Update on ROCOR-A Church Seizure in Ukraine

The following is from a ROCANA source (ROCANA is an acronym for what is for convenience sake labelled ‘ROCOR-A’ on NFTU; it refers to the North American branch)



 The MP “representatives” who seized the ROCA church in Malin, Ukraine  by force on July 1 (twisting the arm of our parish priest there,  throwing him on the ground and dragging him out of the church) left the  church the evening of July 3, unable to withstand the “siege” that  ensued after they took control of the church. This occurred thanks to  the large number of residents of Malin who arrived at the church after the seizure by the MP in order to support our pastor, Archpriest Vasily  Demchenko, who enjoys great authority and love among the people of  Malin. People surrounded the cathedral and would not permit the MP  representatives inside the church to receive food and pampers from  outside. The police maintained strict order. In the second half of the  day, the organizer of this criminal act, Metropolitan of Ovruch  Vissarion (MP) arrived; but instead of the expected warm welcome, those at the scene simultaneously condemned his actions. Seeing the reaction,  the organizer of this criminal act fled in disgrace. Later, seeing their  position as hopeless, the MP representatives left the church. In this  way, with the help of God and His All Pure Mother, and also thanks to the friendly support of the citizens of Malin, the Holy Protection  Church was again able to withstand the attempted seizure by the MP.  Glory be to God!

 The good news from Malin is only the latest turn in a long story that  began over a decade ago,when Father Vasily and his flock began to use a  rundown, abandoned church in the center of Malin. Using their own  resources, the parish began to restore the church. The author of these lines was a regular visitor to the parish from 2003 until 2006 and  remembers his first visit, when the “floor” of the church was dirt, and  how the parish gradually put in a makeshift floor, repaired the walls,  and built an ever more beautiful iconostasis. As soon as Father  Vasily’s parish restored the exterior of the church by raising a cupola  and painting, the Moscow Patriarchate began its efforts to take the  church.
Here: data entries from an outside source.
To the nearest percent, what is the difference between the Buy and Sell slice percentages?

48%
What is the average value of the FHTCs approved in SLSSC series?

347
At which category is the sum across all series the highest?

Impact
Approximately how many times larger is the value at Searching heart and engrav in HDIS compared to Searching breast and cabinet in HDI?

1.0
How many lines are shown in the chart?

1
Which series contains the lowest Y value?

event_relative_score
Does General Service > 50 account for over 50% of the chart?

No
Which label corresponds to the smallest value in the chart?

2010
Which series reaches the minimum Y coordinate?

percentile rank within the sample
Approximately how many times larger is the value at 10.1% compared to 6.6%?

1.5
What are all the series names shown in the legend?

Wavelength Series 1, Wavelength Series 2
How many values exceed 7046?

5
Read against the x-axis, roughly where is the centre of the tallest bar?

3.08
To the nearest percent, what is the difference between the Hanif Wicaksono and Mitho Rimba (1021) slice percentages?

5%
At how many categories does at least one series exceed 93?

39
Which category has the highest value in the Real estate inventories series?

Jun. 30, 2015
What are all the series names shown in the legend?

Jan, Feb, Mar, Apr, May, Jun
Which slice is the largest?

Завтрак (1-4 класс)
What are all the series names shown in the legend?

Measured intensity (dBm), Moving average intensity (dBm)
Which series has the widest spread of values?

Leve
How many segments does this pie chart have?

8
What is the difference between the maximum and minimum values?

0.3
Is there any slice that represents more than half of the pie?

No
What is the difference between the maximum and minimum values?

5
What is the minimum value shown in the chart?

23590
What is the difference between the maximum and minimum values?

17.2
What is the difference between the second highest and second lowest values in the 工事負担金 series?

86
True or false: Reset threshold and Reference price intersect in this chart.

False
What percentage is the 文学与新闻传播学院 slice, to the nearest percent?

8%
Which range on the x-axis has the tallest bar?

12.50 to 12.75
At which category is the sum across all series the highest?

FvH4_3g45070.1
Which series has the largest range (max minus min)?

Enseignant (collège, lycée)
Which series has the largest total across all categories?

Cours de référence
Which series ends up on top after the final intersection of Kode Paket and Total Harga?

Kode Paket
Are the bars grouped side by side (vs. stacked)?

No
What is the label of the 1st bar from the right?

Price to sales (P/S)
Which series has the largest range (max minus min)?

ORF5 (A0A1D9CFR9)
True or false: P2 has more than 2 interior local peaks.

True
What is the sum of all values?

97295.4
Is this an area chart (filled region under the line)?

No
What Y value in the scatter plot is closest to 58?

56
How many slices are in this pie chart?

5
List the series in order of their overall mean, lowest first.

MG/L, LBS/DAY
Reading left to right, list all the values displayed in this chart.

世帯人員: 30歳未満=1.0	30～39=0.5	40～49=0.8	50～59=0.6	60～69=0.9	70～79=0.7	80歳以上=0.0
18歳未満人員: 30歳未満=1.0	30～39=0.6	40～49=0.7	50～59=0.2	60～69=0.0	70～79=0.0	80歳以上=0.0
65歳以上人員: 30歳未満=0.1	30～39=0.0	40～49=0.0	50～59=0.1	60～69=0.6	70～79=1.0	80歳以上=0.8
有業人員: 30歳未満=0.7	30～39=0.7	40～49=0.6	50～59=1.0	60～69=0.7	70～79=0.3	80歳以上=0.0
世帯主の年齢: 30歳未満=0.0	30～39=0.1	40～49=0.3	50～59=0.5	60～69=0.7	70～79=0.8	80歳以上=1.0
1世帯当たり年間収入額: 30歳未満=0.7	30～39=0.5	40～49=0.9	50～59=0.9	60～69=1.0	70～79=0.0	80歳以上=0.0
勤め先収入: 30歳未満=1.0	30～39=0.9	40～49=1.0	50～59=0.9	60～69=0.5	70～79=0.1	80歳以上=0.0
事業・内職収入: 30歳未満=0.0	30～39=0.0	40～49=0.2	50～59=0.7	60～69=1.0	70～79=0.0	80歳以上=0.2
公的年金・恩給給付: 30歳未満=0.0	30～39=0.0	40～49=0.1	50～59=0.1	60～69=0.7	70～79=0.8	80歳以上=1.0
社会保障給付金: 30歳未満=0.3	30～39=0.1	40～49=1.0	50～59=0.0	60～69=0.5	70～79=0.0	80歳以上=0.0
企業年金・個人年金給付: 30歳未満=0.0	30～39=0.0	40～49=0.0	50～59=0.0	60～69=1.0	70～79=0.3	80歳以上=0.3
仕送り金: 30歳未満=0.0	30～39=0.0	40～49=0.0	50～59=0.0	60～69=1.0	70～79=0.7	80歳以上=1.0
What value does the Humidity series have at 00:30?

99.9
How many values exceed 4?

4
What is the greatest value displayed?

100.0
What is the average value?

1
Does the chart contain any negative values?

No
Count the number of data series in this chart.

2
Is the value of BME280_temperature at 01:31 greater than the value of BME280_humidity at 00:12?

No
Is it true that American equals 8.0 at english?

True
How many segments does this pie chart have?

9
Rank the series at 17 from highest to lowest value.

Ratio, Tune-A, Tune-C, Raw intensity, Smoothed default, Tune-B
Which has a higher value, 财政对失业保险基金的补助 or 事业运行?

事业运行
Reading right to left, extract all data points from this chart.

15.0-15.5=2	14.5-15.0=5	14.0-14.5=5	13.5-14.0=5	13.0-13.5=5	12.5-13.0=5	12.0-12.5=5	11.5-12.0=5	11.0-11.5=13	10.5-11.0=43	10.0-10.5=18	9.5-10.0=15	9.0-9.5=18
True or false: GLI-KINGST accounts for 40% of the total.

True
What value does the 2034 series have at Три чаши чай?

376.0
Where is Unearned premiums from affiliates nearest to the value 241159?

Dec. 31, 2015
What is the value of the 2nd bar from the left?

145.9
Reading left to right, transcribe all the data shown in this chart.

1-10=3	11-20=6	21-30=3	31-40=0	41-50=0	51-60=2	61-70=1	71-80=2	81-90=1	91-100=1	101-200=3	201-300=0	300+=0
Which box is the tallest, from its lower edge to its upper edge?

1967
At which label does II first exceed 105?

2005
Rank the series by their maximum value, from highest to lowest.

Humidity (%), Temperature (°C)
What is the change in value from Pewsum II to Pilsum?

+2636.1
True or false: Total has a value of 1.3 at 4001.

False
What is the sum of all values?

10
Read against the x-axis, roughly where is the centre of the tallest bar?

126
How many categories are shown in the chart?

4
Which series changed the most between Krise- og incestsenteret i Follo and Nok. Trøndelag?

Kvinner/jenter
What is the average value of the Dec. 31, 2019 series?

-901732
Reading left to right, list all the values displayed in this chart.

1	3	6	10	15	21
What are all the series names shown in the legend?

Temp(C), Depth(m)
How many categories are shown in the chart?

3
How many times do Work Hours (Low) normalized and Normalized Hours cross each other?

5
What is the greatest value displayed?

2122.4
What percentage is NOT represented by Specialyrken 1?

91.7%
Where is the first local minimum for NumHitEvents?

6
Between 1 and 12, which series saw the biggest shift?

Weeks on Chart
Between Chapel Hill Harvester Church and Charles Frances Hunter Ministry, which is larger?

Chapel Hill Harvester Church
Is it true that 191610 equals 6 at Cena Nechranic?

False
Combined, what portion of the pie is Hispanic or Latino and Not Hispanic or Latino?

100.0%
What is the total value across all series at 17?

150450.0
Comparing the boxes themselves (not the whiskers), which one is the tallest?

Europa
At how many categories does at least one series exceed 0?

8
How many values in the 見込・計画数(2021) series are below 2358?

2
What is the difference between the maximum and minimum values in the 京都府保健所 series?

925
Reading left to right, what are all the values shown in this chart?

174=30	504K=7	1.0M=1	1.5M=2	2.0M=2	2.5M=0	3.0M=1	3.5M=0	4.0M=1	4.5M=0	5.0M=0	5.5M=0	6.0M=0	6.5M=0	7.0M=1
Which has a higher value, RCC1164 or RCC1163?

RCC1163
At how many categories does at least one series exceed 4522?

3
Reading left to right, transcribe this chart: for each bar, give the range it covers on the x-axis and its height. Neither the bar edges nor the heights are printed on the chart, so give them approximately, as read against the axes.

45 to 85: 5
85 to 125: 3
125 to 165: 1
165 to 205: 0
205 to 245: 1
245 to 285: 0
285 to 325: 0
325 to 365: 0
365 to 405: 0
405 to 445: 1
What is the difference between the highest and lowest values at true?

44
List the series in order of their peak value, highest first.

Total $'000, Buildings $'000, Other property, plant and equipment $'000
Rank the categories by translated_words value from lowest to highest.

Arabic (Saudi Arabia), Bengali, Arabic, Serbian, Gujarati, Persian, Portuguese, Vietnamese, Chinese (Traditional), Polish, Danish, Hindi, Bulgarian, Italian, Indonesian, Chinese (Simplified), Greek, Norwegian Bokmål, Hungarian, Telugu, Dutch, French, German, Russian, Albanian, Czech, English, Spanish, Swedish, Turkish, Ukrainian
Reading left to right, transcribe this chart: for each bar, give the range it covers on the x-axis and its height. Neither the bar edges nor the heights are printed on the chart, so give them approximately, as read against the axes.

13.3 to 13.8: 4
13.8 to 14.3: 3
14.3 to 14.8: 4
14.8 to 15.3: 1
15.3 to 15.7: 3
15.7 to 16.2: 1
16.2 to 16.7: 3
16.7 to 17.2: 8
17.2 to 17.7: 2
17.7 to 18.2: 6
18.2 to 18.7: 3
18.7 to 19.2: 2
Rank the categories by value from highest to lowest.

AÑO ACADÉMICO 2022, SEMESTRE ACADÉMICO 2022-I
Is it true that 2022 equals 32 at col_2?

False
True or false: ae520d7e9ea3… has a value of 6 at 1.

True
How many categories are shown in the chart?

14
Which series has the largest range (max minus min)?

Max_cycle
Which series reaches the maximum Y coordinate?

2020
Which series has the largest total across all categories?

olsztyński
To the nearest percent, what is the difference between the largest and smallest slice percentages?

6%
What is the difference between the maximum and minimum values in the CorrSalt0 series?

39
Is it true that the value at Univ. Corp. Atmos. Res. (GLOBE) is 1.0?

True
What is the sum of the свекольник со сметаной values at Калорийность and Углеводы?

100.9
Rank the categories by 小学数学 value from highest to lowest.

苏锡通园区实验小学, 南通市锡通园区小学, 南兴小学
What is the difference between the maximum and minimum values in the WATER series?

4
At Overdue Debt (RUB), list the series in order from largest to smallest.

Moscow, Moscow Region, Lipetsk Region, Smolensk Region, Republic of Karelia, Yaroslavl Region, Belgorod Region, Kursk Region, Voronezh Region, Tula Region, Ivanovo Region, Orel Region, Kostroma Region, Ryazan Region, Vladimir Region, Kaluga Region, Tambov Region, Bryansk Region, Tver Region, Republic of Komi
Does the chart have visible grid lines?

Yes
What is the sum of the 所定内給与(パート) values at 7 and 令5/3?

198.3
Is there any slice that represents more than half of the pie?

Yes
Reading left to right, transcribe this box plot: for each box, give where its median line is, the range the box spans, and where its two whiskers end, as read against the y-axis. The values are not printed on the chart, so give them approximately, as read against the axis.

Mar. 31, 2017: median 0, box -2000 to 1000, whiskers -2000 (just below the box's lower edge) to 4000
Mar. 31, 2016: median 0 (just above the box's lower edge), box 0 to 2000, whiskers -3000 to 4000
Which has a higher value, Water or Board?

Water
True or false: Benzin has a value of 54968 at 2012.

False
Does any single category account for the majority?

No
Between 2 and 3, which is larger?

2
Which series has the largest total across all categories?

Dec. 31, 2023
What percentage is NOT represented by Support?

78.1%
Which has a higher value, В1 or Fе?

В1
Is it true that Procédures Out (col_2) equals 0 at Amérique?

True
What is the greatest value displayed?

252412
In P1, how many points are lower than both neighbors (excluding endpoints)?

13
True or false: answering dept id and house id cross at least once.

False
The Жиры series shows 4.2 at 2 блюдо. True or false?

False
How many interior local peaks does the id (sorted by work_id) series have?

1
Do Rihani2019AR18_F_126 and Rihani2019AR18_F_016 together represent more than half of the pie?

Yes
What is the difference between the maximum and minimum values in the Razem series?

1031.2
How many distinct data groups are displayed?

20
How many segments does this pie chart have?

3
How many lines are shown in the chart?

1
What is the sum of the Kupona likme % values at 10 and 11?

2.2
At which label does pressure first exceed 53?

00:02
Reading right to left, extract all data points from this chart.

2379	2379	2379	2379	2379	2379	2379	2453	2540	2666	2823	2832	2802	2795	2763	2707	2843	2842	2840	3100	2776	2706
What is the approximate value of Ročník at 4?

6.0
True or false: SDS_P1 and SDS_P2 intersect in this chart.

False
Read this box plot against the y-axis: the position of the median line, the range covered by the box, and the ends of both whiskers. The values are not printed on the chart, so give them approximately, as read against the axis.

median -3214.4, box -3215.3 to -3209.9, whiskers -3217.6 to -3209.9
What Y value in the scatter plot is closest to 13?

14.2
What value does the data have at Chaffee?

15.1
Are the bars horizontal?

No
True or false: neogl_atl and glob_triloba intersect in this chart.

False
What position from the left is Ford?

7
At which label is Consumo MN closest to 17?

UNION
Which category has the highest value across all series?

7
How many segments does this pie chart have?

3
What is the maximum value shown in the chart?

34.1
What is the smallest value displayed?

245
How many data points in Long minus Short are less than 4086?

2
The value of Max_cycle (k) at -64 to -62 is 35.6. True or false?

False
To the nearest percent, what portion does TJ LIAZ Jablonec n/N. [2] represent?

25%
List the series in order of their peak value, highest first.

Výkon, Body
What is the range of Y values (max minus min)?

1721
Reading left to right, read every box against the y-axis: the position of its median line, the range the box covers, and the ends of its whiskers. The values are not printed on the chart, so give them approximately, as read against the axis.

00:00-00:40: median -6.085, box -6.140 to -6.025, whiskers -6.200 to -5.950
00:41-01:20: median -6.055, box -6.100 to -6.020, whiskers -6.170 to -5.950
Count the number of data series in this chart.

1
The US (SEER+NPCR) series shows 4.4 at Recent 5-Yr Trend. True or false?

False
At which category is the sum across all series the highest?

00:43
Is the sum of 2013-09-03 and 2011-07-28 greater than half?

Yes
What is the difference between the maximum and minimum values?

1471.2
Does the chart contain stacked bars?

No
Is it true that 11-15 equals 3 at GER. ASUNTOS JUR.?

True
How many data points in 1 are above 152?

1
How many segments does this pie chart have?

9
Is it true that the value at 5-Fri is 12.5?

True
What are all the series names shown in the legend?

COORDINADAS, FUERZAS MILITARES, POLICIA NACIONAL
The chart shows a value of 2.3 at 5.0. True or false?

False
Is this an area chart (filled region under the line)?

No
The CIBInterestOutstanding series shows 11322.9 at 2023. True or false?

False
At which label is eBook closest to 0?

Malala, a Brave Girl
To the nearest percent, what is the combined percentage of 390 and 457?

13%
Initially the MP sought the help of powerful politicians in  Malin and Zhytomyr (the oblast capital). While the MP enjoys  considerable influence in Ukraine, and ROCA very little, this tactic did  not work for two reasons. First, Father Vasily had early established an  excellent reputation in Malin for serving his flock faithfully and  without charge (including for services such as baptisms, molbens,  panikhida, etc, for which MP priests often charge a fee). Second,  Father Vasiliy’s parish had paperwork confirming their title to the  church. When the MP could not persuade local authorities to hand over  the church, it resorted to force. (The events of this past week have a  precedent.) In 2003, MP supporters seized the church by force on a  Sunday during the Liturgy, but were compelled to leave by local  authorities when our parishioners rallied at the church. After that  first effort to seize the church, Father Vasily sought to register the  church as a ROCA parish. The legal proceedings for this take place in  Zhytomyr. While the papers establish the parish’s s claim to the  church, the legal authorities in Zhytomyr have yet to confirm this,  presumably because of their unwillingness to offend the MP. Father  Vasily has been working at this for almost a decade. One year the MP  had Father Vasily in court on Good Friday.

 So it is likely that the standoff in Malin will continue for some time. The good news is that our parish remains in control of the church,  thanks to the good Orthodox witnessing of Father Vasily and the trust  that he has earned among our parishioners and others in Malin. But the  strength of the MP in Ukraine will likewise continue to prevent the  registration of the church as a ROCA parish. While our parishes in  Ukraine are vulnerable to political manipulation, their circumstances  are far less precarious than in Russia. At least two reasons explain  this. In Russia, the sway of the Moscow Patriarchate is unchallenged.  All other Orthodox jurisdictions (including ROCA) are small and under  siege. In Ukraine, the situation of Orthodoxy is complex. The Moscow  Patriarchate and the Kiev Patriarchate (KP) are competing for  preeminence and using their political allies to advance their interests.  There is also the Autonomous Orthodox Church, not nearly as large as  the two Patriarchates, but enjoying prestige due to its role as an  underground church during the Soviet period, and to its presence in the  Ukrainian diaspora. In this environment, there is more leeway for ROCA and other small Orthodox jurisdictions.

 The second reason concerns the nature of politics and society in Russia  and Ukraine. In Russia President Putin years ago reestablished the  “vertical of power,” which is another way of saying that Russia is an  authoritarian state. And as ROCA in particular understands, there is an  alliance between the Kremlin and Moscow Patriarchate leaders. The MP  can and does use the coercive power of the state against both MP  dissenters (eg Bishop Diomed of Chukotska) and other Orthodox  jurisdictions. Ukraine is a country with competing democratic and  authoritarian tendencies and factions. The media are freer. Even when  the authoritarians come to power, their power runs up against real  limits. So it is harder, though not impossible, for the MP (or the KP)  to use the Ukrainian state for its own purposes.